One of the arguments has been that illegals take the jobs of legal citizens? Really? Then why are so many of our farmers talking about the lack of workers to pick the crops? Pray tell, where are the laborers to do these jobs since the illegals are leaving the state en masse? I may not have all the facts, but many other Alabama citizens are in the same position of understanding. Regardless, there is the human side of this issue.

What about the people who have been here for some time, worked hard, cared for family, remained faithful to the laws of the land (other than their illegal status, of course), and have begun to raise children in this state? Were these individuals so terrible that we had to suddenly throw them out of the state as if they were not human? Why didn't we try to solve the problem before we decided to treat them as something less than human beings? We have known they were here for years, yet we did nothing positively proactive to address the long-standing issue.

The counter argument I can hear rising up from some is simply that they broke the law and they are to be punished. You mean, like the people who are legal residents and break the law, yet they never pay any price for those laws broken? These immigrants may be here illegally, but unless they have criminal backgrounds or commit crimes while in the state, what other violations have they committed?

Before we condemn them, I would have hoped that Alabama would have taken this opportunity to lead from a humanitarian perspective.

Until the federal government undertakes a serious immigration reform, illegal immigration will continue to be a problem. It will take creative leadership and courage to initiate a process to help those in our state illegally move towards becoming productive citizens, not just formerly productive illegal immigrants who lived in Alabama.

We as a nation condemn other nations when they experience conflicts in which one group of people try to rid themselves of others not like them for whatever reasons. I don't advocate reckless abandonment of immigration policies or laws; however, Washington's only solution is to sue a state it thinks has overstepped its authority. If Washington would create a responsive and responsible immigration reform process, maybe Alabama would not have to resort to such a law as to make it intolerable for these immigrants (yes, illegal immigrants) to flee the state.
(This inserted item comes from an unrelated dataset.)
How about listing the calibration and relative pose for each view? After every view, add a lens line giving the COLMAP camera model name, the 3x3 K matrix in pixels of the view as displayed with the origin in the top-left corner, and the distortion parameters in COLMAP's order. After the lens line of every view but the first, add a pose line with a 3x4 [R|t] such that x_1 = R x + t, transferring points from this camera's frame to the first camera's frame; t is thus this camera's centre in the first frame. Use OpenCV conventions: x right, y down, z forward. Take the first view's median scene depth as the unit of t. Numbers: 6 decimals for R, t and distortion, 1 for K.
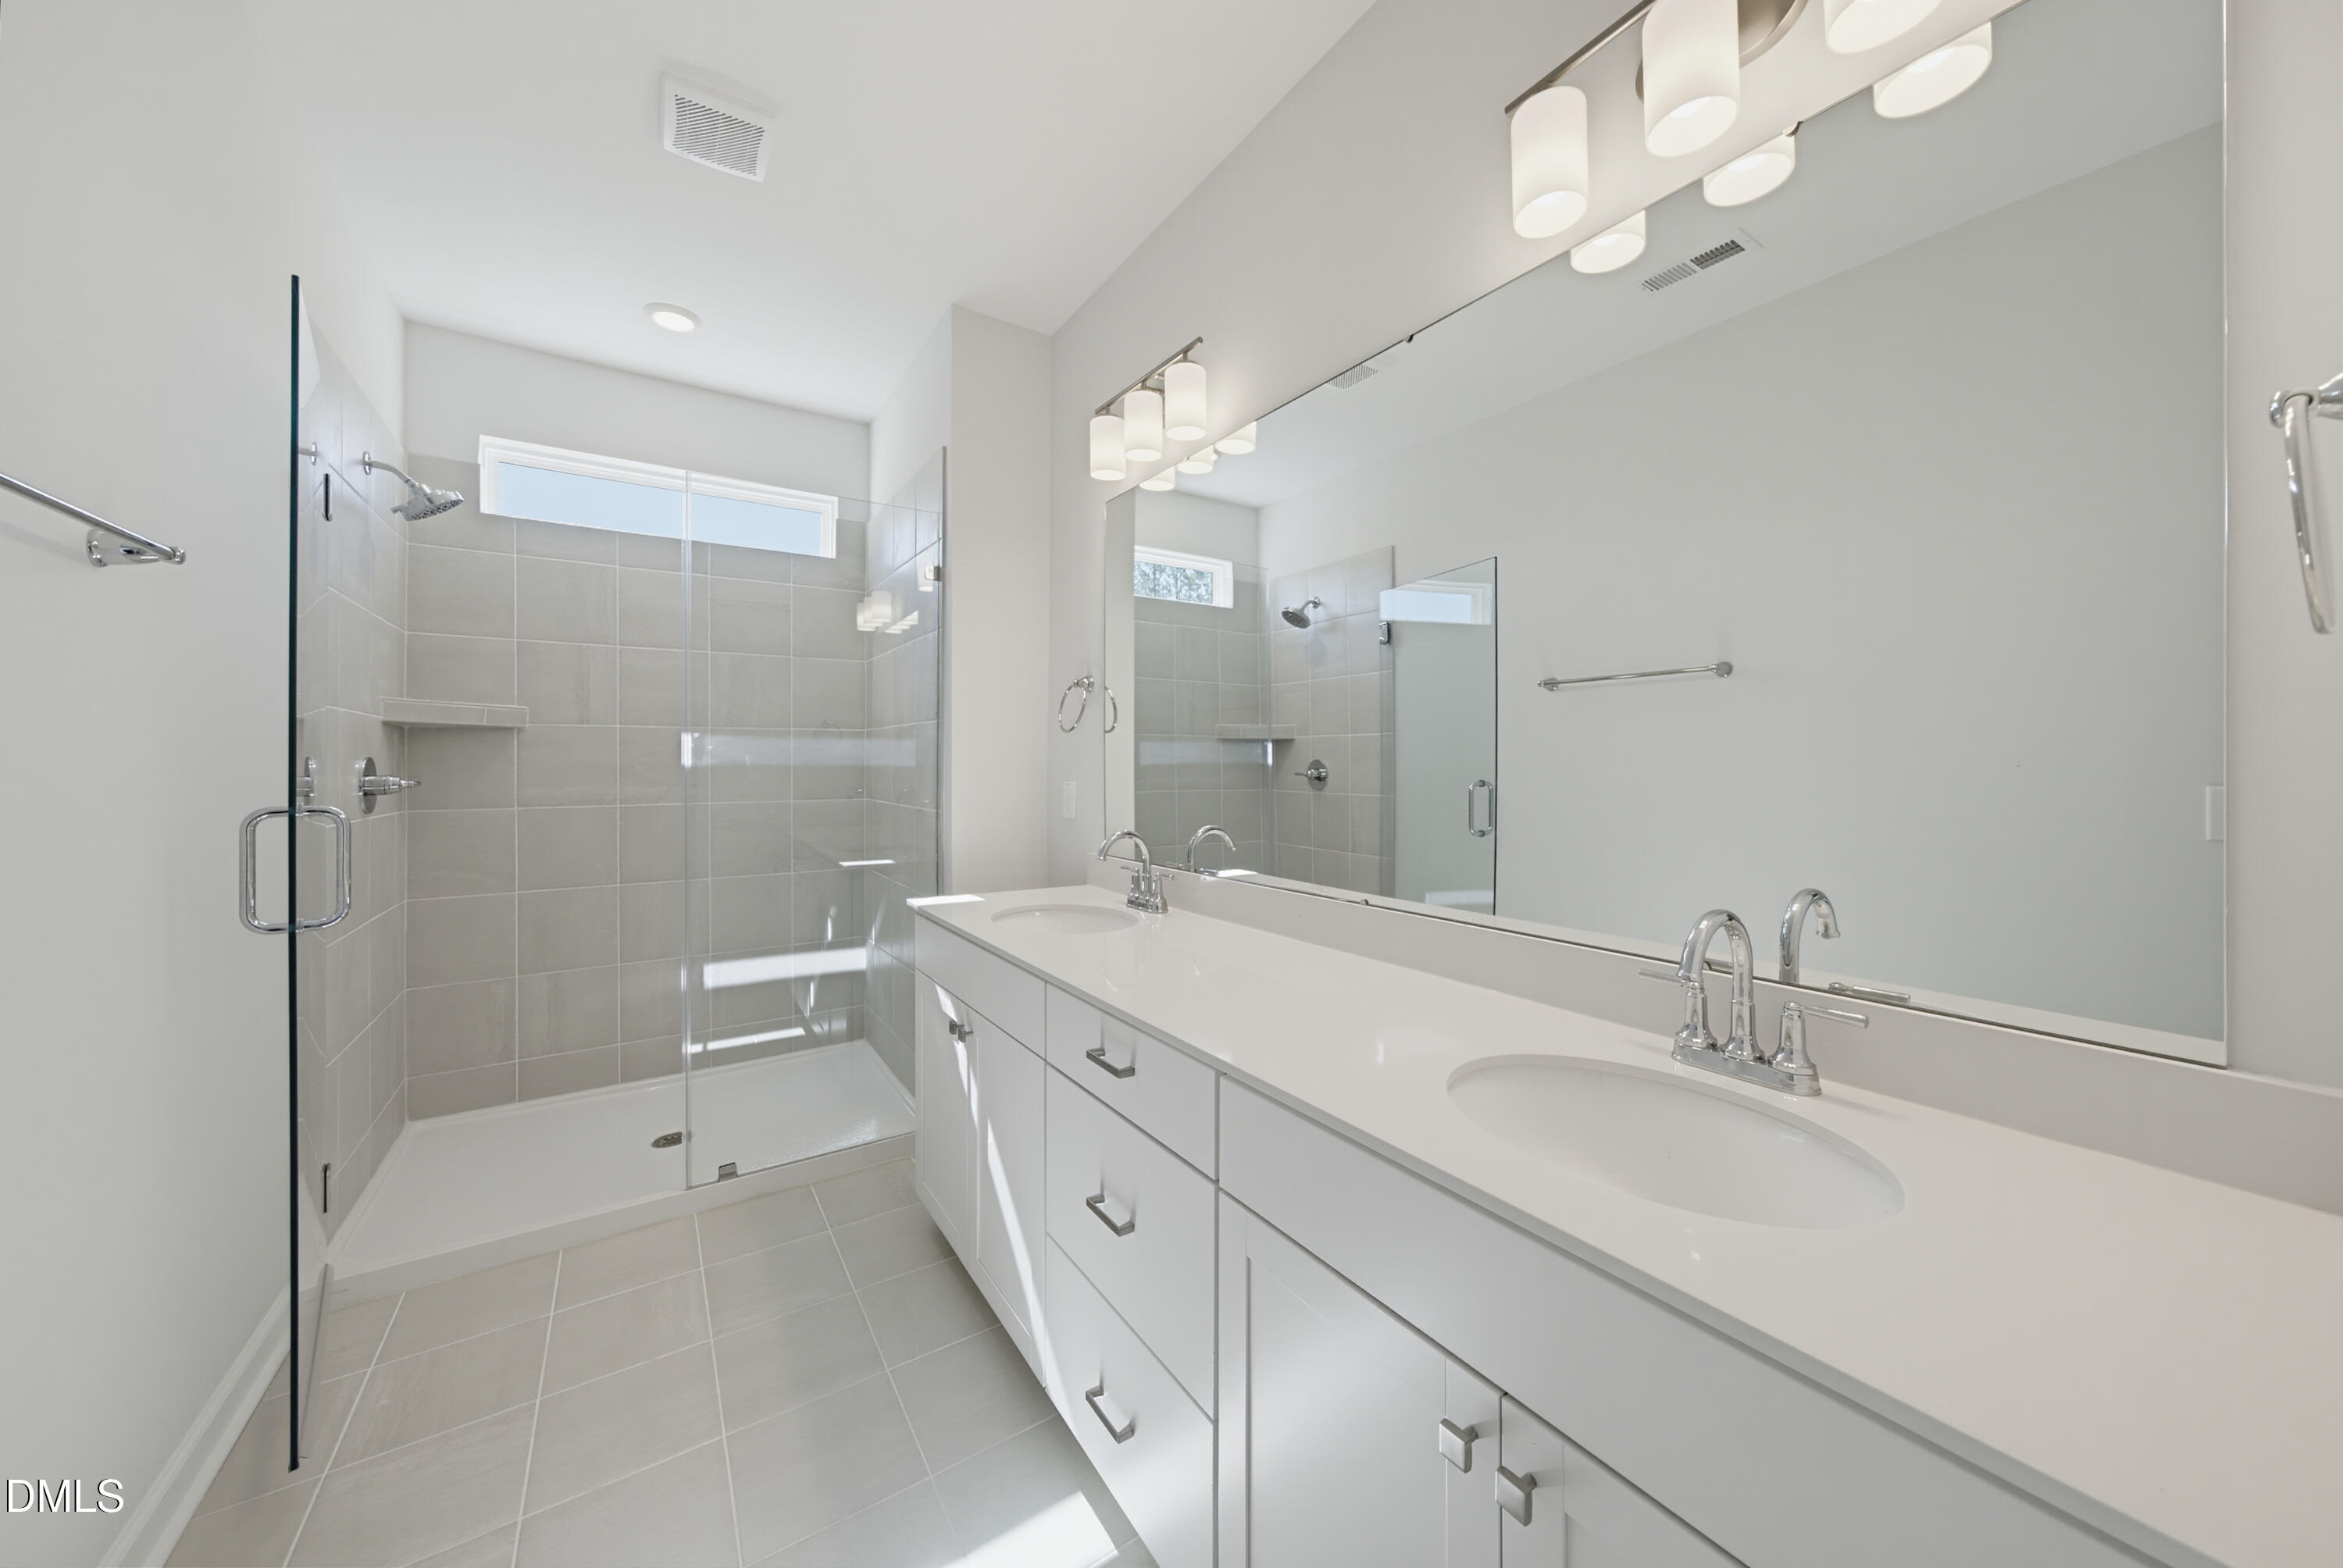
lens RADIAL K [[813.4, 0, 1169.6], [0, 813.4, 767.9], [0, 0, 1]] dist [0.000091, 0.000078]
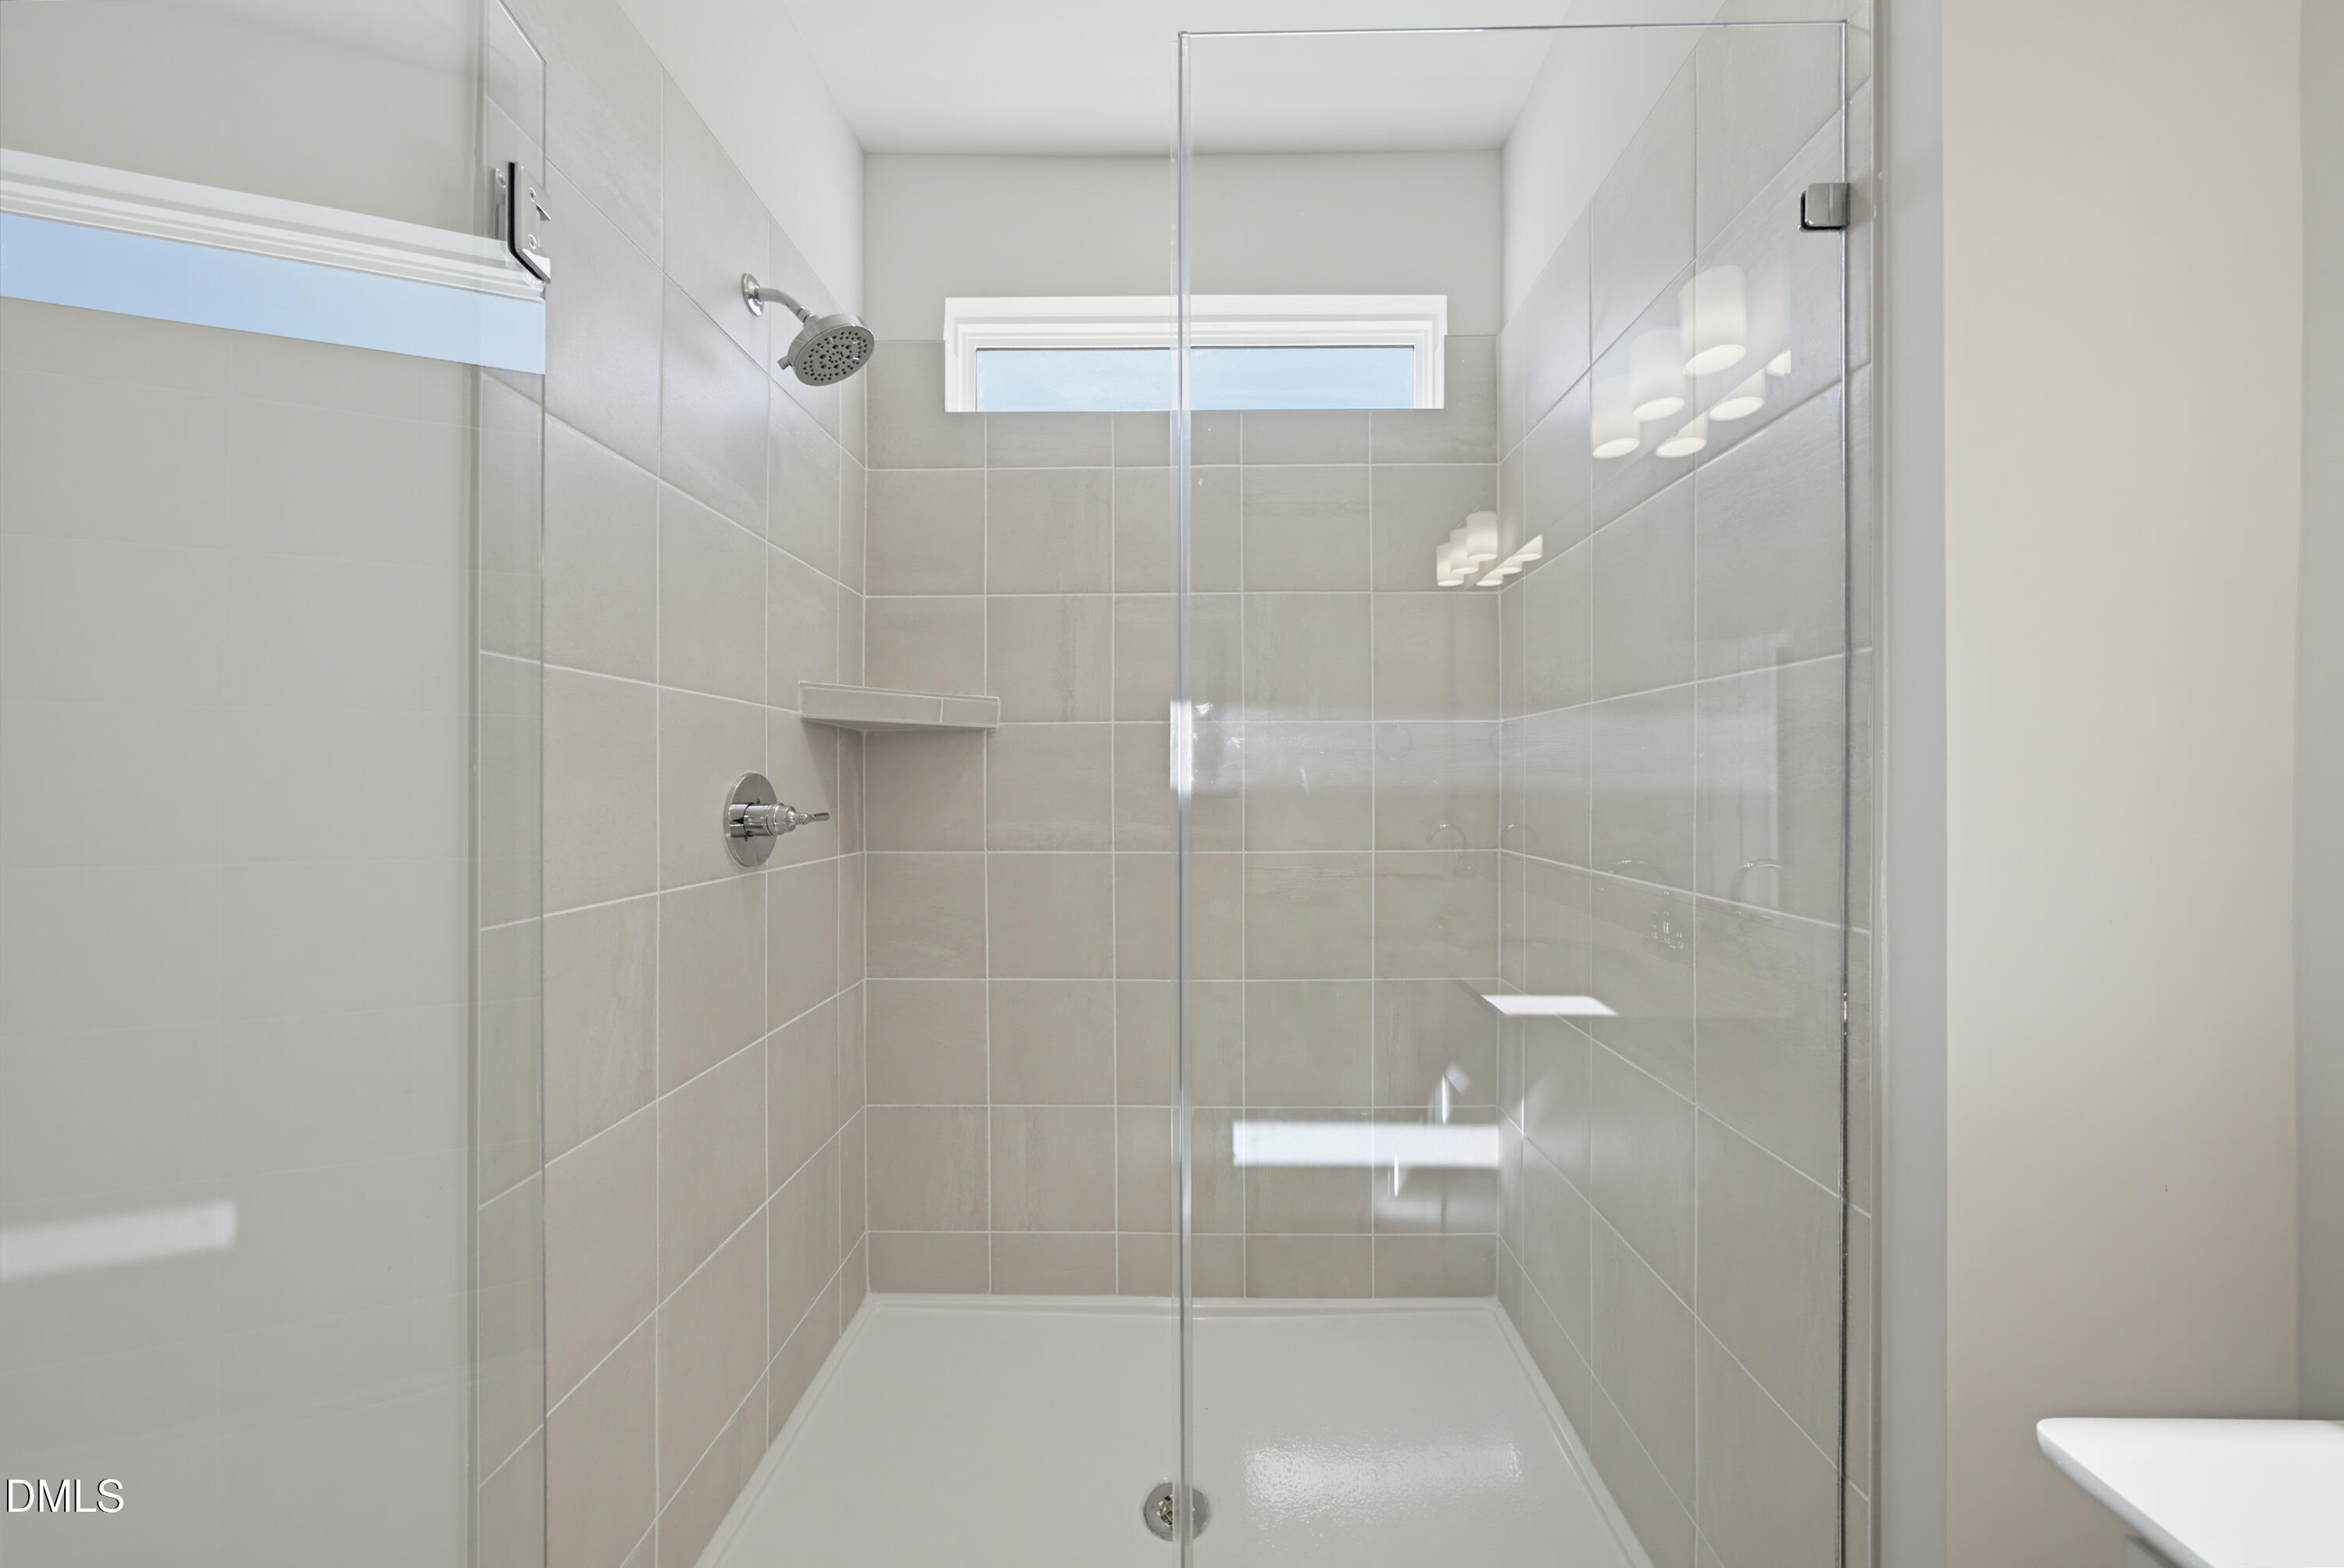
lens RADIAL K [[802.5, 0, 1181.9], [0, 802.5, 779.9], [0, 0, 1]] dist [0.000908, 0.000055]
pose [[0.825461, -0.003582, -0.564448, -0.307542], [-0.001195, 0.999967, -0.008092, -0.003384], [0.564459, 0.007354, 0.825429, 0.555871]]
These are human beings who are trying to make a better future for themselves and their families. Until our leaders in Washington design a viable and lasting solution to our border security and a regulated legal immigration system, creating anti-illegal laws in Alabama will only cause the illegals to move from place-to-place.

We in Alabama might have a different view if we were the people being displaced. There are solutions to this problem that should have been sought before we used our laws to pit humanity against humanity. There is a major difference in being here illegally to survive as compared to those who are here illegally to commit crimes. Surely Alabama is smart enough to know the difference and weed out the criminals.

Alabama is worthy of a humanitarian effort to have helped these people become productive taxpaying citizens and neighbors.

Ken Scott of Montgomery has been a resident of Alabama for 26 years.